Exercise: Each line that contains the word "hand" is to be copied from the records below.

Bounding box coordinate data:
= Beginning of Section =

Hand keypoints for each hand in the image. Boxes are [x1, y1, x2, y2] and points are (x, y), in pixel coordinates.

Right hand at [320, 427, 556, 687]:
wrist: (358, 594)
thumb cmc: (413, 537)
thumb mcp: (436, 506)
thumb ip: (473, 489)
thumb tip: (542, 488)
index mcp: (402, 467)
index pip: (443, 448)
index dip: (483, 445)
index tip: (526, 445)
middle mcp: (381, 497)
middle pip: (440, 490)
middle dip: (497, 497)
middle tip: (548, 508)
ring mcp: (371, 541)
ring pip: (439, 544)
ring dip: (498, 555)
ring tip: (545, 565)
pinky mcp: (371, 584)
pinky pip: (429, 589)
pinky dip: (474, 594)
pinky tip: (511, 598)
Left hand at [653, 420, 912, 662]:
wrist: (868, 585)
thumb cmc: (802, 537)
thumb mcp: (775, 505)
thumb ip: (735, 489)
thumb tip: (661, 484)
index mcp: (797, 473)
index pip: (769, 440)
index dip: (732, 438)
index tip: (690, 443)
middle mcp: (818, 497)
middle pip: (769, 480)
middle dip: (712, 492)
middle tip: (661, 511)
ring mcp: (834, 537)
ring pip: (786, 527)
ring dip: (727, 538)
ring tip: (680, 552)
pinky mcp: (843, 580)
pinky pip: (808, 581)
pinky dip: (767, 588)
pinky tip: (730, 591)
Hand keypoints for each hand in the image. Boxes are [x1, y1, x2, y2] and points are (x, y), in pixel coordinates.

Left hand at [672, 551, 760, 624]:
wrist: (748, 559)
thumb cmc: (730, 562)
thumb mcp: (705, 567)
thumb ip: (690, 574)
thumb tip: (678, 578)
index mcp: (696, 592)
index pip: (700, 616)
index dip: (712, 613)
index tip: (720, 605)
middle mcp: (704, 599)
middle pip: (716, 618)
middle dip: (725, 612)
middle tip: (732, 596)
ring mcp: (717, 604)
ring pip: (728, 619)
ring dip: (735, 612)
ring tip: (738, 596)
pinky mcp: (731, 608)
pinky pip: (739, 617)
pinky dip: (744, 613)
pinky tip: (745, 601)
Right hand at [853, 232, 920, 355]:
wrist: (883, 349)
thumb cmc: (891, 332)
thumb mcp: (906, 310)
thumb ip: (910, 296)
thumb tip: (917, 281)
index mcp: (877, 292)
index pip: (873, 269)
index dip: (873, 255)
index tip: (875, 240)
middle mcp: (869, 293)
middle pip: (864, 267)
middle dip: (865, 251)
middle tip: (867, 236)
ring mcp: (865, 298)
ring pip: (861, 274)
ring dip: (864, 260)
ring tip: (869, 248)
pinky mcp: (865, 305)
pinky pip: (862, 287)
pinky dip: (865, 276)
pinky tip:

= End of Section =

Response for this exercise:
Hand keypoints for each hand in the image. Boxes are [x1, y1, x2, y2] and points are (x, y), in pixel coordinates.
Right hand at [320, 427, 556, 687]:
Left hand at [653, 420, 912, 662]:
Hand keypoints for each hand in the image. Boxes are [x1, y1, x2, y2] and points are (x, y), in pixel coordinates.
Left hand at [672, 551, 760, 624]:
Right hand at [853, 232, 920, 355]:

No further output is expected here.